Now I know many of you, maybe all of you, are wondering what does all this mean for us? It means several things. The first is that Jesus acts as our intercessor with God, which is the role of the High Priest. Every time that we pray and we say something like “in Jesus’ name we pray” that is invoking Jesus as High Priest. See you’ve been doing it all the time and you didn’t even know. Whatever it is that we are praying for our about, we are saying to Jesus, please make my desires and needs known to God the Father, be an advocate on my behalf, and to recognize that we can make such an appeal for ourselves. You don’t need me, or anyone else to take your concerns to God. When Jesus dies, we are told that the curtain in the Temple, the Holy of Holies, was torn in two, meaning the role the priests had played has been eliminated, that barrier has been removed, and now Jesus plays that role for us.

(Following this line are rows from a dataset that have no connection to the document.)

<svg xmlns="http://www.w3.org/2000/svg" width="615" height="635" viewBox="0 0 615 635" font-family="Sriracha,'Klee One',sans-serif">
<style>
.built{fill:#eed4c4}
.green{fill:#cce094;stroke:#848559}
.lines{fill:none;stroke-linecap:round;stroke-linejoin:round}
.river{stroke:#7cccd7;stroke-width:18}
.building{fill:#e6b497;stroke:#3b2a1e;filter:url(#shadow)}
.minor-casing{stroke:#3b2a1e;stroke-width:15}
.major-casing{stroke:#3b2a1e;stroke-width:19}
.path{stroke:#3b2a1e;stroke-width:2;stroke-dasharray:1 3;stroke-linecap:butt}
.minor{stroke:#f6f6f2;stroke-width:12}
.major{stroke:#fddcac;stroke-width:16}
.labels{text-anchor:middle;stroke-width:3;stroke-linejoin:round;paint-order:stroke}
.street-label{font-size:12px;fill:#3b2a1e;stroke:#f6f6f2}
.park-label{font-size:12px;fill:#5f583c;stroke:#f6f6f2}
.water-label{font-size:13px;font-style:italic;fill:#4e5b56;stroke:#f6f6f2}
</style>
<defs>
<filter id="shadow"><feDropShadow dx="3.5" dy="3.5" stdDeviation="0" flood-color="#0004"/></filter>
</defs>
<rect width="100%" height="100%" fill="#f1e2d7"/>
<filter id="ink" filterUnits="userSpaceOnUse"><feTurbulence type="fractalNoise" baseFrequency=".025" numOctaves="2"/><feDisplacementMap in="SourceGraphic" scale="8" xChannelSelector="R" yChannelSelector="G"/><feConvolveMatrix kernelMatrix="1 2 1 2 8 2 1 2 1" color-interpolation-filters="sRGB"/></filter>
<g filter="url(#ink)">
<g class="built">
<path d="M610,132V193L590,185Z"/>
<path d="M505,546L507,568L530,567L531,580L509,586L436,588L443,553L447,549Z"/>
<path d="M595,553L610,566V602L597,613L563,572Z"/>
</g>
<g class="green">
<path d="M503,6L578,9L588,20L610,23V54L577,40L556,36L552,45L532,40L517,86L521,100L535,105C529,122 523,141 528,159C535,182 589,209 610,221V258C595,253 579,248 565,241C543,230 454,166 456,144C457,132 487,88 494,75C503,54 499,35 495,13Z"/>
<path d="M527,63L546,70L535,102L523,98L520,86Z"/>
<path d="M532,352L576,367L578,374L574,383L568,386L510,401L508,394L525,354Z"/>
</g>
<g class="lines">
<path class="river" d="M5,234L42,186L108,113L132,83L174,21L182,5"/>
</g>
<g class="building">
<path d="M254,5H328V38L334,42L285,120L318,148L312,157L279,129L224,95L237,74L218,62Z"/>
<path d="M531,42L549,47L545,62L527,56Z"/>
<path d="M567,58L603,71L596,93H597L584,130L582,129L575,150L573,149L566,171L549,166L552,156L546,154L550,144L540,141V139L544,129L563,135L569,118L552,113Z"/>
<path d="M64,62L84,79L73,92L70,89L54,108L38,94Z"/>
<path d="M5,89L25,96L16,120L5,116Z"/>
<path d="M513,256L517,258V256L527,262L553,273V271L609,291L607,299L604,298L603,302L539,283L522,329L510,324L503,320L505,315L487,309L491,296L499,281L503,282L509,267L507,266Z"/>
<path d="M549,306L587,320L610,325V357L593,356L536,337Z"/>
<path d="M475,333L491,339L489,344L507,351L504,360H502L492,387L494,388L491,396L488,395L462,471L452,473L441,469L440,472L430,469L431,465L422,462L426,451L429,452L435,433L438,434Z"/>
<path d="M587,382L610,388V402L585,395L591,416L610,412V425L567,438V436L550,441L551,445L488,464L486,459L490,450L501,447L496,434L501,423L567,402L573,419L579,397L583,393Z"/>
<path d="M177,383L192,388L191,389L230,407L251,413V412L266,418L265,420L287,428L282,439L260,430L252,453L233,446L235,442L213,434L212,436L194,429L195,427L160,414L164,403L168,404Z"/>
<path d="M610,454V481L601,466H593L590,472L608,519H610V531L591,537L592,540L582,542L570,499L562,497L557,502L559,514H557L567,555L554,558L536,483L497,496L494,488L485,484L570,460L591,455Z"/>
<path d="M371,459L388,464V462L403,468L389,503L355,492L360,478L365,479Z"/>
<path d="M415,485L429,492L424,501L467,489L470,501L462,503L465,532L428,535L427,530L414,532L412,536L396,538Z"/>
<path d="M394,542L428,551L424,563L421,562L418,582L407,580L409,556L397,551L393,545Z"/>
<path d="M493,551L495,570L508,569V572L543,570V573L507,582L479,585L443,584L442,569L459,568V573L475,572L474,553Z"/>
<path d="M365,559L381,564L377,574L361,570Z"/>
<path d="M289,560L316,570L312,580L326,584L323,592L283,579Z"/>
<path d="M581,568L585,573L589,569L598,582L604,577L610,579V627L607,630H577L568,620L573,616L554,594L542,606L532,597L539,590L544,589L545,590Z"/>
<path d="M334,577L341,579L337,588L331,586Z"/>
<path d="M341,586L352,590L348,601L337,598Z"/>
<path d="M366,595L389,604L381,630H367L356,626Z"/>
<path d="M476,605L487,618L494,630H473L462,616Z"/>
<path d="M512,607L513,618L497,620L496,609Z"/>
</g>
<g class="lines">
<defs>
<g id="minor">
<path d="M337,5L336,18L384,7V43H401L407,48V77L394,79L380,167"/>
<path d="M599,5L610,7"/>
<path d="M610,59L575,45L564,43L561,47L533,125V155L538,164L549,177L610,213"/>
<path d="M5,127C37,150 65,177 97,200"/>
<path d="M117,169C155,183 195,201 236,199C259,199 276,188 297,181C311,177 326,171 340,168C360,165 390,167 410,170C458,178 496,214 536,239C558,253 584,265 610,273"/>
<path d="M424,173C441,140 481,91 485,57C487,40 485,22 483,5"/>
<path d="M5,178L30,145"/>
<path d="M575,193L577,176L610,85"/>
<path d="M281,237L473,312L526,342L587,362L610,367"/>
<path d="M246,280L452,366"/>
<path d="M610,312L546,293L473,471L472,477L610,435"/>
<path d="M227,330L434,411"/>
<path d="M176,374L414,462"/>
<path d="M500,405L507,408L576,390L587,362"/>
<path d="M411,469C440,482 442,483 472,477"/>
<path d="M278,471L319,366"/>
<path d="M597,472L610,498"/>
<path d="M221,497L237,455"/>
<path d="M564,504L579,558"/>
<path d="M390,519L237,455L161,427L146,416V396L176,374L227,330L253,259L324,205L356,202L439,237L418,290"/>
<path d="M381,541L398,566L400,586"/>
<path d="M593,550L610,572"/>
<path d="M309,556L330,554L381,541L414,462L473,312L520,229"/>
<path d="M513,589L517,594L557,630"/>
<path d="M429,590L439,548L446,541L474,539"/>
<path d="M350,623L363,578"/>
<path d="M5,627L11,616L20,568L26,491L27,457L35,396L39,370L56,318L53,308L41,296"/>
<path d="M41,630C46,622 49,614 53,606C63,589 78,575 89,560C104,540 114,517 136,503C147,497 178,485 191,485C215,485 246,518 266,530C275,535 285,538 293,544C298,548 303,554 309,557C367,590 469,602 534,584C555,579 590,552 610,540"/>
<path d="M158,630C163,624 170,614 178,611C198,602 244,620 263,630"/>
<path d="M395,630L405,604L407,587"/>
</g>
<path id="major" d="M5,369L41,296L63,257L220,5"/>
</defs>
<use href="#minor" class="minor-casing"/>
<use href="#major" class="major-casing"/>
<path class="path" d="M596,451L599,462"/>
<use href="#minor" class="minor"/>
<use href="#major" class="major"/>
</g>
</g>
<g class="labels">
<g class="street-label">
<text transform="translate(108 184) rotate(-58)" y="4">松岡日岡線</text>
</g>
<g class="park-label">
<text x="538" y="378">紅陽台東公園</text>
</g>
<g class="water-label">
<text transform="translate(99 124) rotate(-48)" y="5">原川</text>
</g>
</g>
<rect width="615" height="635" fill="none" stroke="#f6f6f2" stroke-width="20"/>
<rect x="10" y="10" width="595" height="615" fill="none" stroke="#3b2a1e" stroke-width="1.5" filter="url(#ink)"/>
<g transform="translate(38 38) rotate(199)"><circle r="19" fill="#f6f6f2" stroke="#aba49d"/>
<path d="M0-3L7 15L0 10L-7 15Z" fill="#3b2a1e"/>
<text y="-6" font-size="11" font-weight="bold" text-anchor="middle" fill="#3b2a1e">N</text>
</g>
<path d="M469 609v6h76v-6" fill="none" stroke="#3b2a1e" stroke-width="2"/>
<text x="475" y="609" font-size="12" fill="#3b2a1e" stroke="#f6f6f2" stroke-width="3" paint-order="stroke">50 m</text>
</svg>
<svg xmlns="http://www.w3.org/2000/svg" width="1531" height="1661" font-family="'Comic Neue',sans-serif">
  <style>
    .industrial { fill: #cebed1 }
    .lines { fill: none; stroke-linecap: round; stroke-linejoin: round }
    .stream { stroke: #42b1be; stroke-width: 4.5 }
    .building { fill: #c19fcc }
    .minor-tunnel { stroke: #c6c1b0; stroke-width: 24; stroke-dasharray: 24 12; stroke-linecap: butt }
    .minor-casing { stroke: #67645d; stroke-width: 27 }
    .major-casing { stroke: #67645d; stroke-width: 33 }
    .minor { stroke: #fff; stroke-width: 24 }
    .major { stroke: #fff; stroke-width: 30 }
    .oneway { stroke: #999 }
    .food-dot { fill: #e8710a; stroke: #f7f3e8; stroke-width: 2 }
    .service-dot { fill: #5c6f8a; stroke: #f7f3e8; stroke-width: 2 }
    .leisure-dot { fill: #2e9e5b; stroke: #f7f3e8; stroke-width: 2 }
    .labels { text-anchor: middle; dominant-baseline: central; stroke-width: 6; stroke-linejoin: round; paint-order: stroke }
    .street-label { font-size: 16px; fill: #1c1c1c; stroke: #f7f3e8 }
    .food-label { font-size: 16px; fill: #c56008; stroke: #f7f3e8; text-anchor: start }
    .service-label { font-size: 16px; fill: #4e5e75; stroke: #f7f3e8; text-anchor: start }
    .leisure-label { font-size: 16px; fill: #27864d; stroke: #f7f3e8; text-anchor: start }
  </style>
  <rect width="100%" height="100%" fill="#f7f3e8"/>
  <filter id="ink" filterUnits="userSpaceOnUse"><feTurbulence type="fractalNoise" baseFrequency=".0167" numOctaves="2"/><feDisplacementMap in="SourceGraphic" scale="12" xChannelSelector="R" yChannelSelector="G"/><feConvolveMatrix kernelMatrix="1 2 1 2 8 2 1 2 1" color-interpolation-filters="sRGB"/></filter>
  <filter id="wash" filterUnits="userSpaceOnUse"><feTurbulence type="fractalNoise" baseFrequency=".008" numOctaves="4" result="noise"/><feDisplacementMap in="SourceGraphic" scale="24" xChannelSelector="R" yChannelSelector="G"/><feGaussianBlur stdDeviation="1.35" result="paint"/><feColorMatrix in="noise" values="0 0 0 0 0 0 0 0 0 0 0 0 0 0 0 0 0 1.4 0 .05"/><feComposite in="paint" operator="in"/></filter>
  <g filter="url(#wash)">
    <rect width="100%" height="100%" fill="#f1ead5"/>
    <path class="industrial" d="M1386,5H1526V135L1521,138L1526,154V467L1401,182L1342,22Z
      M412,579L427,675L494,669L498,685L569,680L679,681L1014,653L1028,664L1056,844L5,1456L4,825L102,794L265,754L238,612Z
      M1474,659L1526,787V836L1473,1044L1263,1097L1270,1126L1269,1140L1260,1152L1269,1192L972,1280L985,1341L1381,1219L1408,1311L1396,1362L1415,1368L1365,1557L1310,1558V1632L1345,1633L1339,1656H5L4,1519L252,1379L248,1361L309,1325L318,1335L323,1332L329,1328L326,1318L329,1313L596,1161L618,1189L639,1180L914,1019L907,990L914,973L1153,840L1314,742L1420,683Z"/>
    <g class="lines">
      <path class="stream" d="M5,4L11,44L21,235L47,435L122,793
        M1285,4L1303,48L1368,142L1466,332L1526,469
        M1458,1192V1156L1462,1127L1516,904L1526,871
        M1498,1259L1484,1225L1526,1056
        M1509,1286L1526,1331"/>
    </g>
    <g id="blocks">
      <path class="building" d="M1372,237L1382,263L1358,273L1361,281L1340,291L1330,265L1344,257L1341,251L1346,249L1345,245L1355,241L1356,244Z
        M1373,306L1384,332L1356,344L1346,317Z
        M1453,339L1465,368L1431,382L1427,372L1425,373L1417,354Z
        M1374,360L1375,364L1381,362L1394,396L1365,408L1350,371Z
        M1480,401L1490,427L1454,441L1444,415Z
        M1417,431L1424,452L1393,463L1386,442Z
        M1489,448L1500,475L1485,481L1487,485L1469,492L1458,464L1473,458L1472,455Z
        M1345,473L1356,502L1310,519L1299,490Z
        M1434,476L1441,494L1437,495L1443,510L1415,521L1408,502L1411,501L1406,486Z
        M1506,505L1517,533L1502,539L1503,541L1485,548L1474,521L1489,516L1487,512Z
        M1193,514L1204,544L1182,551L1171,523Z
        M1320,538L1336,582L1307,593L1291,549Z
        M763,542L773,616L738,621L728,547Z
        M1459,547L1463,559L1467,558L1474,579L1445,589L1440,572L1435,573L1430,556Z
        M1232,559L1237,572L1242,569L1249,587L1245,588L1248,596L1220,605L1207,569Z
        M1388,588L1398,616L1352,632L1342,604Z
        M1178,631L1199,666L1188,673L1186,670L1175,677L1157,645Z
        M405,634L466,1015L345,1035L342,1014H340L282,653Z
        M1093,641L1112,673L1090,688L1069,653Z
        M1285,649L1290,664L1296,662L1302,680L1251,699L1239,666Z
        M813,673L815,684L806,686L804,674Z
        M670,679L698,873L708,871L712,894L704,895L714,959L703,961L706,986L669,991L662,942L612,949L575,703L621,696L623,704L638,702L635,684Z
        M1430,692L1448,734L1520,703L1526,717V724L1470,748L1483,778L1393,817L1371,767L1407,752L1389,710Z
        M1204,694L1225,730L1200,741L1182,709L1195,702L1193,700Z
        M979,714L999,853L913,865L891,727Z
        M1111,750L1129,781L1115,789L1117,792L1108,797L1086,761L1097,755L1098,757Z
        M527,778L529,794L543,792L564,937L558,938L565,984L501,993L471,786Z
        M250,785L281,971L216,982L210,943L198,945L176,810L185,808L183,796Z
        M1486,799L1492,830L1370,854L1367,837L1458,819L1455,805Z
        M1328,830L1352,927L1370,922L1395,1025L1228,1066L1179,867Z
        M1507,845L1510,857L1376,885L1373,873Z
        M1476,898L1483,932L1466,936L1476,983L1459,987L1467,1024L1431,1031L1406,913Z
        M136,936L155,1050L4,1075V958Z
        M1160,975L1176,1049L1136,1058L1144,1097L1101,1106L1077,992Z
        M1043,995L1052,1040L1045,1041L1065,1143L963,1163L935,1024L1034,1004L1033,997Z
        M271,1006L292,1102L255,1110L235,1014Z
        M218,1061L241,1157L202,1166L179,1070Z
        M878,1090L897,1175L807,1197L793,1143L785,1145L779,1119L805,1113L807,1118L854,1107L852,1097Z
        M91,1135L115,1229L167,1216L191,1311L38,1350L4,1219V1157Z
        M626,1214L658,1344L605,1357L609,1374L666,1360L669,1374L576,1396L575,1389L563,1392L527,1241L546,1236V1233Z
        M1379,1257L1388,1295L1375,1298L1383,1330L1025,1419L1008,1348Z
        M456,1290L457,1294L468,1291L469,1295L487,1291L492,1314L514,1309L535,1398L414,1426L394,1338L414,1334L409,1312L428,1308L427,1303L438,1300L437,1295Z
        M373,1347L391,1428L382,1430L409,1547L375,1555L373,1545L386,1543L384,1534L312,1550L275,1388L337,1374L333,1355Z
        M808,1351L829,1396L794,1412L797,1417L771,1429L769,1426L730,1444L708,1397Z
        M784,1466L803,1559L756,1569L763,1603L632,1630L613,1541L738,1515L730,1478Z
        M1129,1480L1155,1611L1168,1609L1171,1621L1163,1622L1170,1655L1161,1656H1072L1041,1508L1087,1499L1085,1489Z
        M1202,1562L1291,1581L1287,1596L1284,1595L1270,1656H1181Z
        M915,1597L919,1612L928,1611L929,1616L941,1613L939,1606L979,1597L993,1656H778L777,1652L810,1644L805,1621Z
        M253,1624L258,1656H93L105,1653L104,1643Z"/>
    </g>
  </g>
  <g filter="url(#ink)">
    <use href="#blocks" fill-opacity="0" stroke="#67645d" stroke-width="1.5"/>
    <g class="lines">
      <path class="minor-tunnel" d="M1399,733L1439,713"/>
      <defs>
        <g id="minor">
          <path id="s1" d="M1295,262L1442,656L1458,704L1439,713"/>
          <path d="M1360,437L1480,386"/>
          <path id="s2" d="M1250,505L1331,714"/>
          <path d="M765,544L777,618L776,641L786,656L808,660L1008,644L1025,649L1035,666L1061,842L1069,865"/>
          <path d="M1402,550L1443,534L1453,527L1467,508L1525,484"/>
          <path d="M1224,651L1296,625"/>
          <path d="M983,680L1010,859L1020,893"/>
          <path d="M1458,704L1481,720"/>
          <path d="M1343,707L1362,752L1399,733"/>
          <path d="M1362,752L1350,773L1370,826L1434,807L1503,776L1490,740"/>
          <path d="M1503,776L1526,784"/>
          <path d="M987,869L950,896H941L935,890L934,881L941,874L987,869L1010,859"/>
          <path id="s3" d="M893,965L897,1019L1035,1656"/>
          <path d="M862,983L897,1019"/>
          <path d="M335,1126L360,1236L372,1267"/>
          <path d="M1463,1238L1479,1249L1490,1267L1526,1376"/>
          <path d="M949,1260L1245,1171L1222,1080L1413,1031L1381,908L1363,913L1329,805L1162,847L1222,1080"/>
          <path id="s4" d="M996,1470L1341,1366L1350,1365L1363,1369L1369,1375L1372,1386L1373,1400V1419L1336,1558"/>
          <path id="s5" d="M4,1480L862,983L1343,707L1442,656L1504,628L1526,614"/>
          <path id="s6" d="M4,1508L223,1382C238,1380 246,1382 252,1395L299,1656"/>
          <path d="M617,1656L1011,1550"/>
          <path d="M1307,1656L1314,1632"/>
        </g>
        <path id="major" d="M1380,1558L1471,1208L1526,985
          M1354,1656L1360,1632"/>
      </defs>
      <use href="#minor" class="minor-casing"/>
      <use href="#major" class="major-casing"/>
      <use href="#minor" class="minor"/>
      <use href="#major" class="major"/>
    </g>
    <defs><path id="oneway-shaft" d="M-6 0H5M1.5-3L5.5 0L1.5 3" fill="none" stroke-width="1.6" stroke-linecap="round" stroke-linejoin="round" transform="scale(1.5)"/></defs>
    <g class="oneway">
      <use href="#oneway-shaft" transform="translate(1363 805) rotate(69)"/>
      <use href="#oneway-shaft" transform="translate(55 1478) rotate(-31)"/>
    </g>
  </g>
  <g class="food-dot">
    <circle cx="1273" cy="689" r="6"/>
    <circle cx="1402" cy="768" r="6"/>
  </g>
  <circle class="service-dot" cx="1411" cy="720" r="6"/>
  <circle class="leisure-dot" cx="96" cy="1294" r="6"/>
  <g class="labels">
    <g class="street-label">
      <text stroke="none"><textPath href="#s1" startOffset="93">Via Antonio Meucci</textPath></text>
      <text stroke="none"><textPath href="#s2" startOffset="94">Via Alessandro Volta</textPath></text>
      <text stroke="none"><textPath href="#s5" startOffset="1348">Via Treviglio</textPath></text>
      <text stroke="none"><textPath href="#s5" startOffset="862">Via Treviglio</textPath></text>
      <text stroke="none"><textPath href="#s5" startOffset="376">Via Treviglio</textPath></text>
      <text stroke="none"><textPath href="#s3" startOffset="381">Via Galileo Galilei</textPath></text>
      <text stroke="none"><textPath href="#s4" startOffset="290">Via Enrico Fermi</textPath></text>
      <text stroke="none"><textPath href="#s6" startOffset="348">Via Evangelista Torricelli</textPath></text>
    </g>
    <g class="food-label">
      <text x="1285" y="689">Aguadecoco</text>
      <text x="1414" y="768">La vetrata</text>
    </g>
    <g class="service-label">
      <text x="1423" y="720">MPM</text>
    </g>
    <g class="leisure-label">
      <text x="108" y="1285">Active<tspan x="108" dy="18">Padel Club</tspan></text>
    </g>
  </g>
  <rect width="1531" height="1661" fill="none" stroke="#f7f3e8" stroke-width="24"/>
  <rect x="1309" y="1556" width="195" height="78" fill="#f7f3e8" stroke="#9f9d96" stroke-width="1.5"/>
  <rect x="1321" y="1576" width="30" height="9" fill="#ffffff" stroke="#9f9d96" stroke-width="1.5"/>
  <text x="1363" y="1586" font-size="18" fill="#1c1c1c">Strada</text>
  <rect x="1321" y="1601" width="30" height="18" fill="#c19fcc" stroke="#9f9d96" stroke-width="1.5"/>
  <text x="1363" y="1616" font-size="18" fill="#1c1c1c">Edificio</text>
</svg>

But more importantly for us is the sacrificial role that Jesus has played and continues to play. As I have said several times already, the problem with human priests is that they must make sacrifices for themselves first before they can make sacrifices for others, and seek forgiveness for others, and these offerings must be made again and again because the atonement is only temporary. But Jesus made the ultimate sacrifice, by giving of himself, not just once but for all time, no other sacrifice is ever necessary. Which means that not only are the sins we have already committed been forgiven, but the sins we have yet to commit have also been forgiven when we seek that forgiveness. It is also in Hebrews that we read that “Jesus Christ is the same yesterday and today and forever. (Heb 13.8) Part of what this statement means is about the eternal nature of Christ’s sacrifice and the eternal nature of Christ’s mediation on our behalf, and this is all possible because Jesus is “holy, blameless, undefiled, separated from sinner, and exalted above the heavens.”<

This may all seem obvious to us now because we have 2000 years of thinking this way, well at least 1800 years, but perhaps we take it too much for granted, we take for granted that Jesus advocates on our behalf with God, that we don’t have to seek out special mediators, that we don’t have to make imperfect sacrifices that will never bring healing and restoration to our lives or to our relationship with God. But we shouldn’t. Instead, we should remember and celebrate, as we hear in the 4th chapter of Hebrews, “For we do not have a high priest who is unable to sympathize with our weaknesses, but we have one who in every respect has been tested as we are, yet without sin. Let us therefore approach the throne of grace with boldness, so that we may receive mercy and find grace to help in time of need.” (Heb 4:15-16) I pray that it will be so my brothers and sisters. Amen.